→ **ACTIVITY**:
Return the listing below exactly as it stands. Pictures stay out.

→ **GIVEN MATERIAL**:
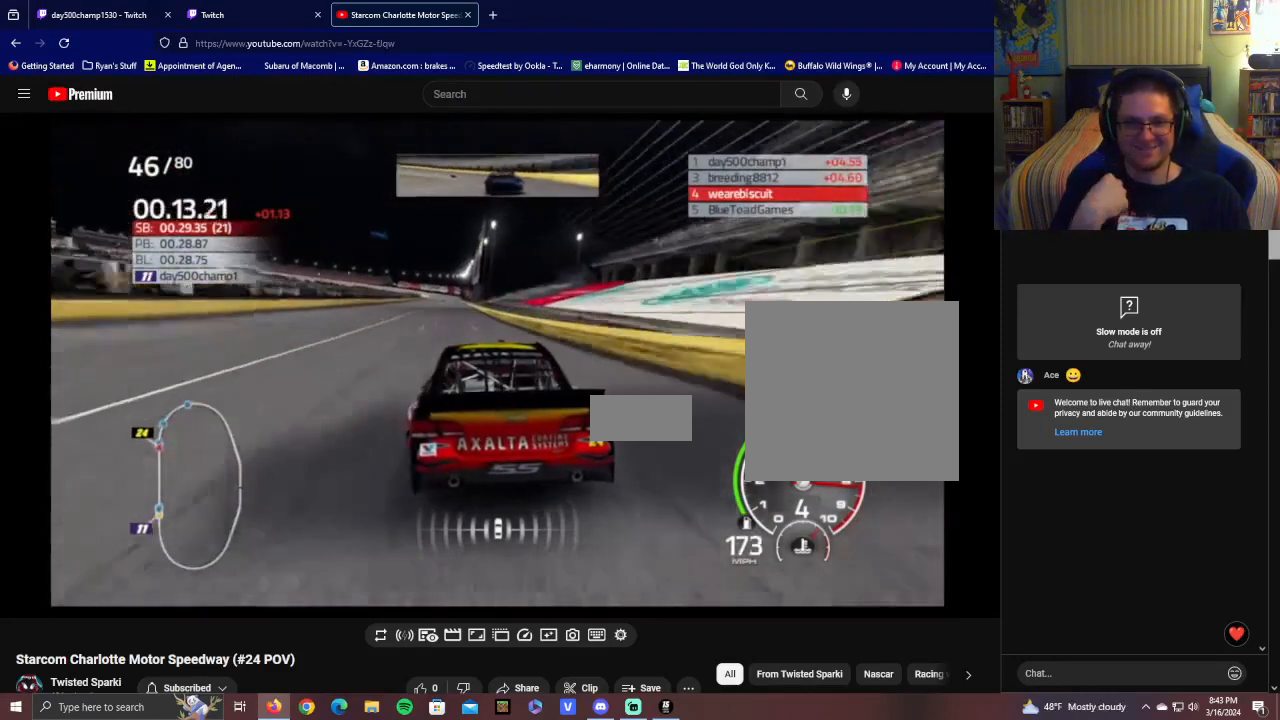
{"buttons": ["R2"], "left_stick": "center", "right_stick": "center", "events": [[200, "left_stick", "left"], [350, "left_stick", "center"]]}
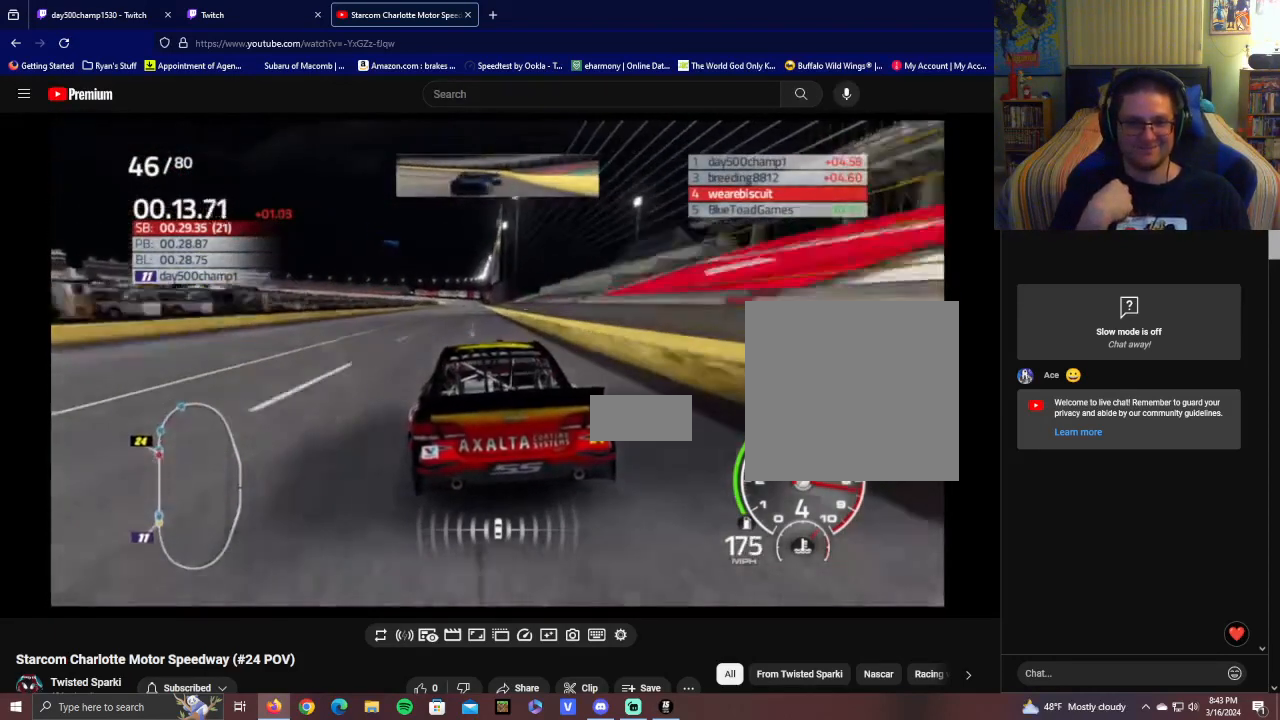
{"buttons": ["R2"], "left_stick": "right", "right_stick": "center", "events": [[450, "left_stick", "right"]]}
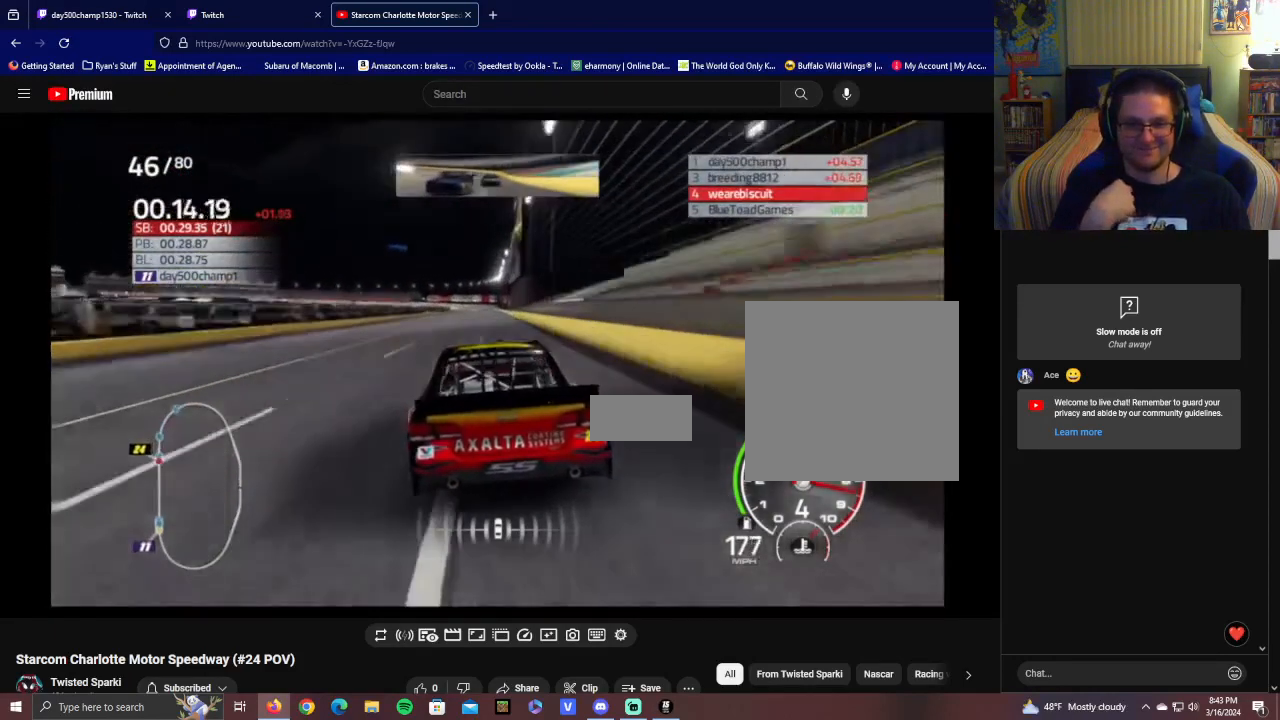
{"buttons": ["R2"], "left_stick": "left", "right_stick": "center", "events": [[150, "left_stick", "center"], [500, "left_stick", "left"]]}
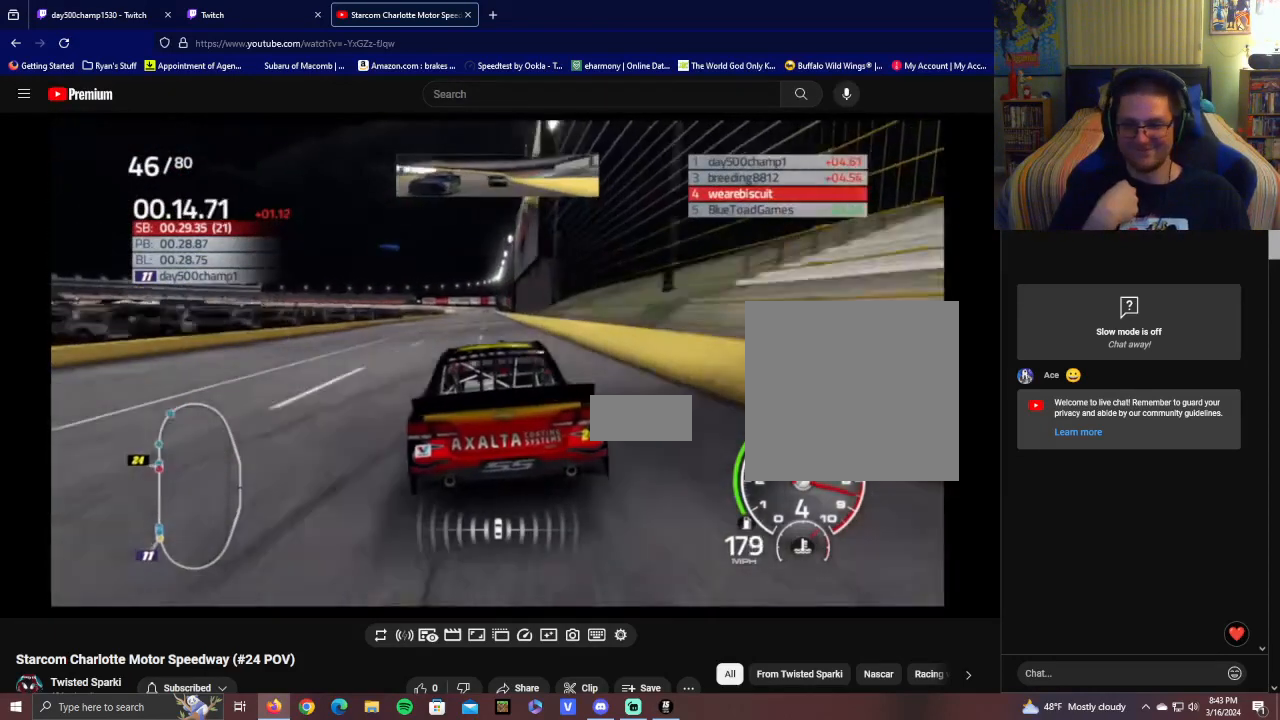
{"buttons": ["R2"], "left_stick": "right", "right_stick": "center", "events": [[100, "left_stick", "center"], [400, "left_stick", "right"]]}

→ **REPLY**:
{"buttons": ["R2"], "left_stick": "center", "right_stick": "center", "events": [[200, "left_stick", "left"], [350, "left_stick", "center"]]}
{"buttons": ["R2"], "left_stick": "right", "right_stick": "center", "events": [[450, "left_stick", "right"]]}
{"buttons": ["R2"], "left_stick": "left", "right_stick": "center", "events": [[150, "left_stick", "center"], [500, "left_stick", "left"]]}
{"buttons": ["R2"], "left_stick": "right", "right_stick": "center", "events": [[100, "left_stick", "center"], [400, "left_stick", "right"]]}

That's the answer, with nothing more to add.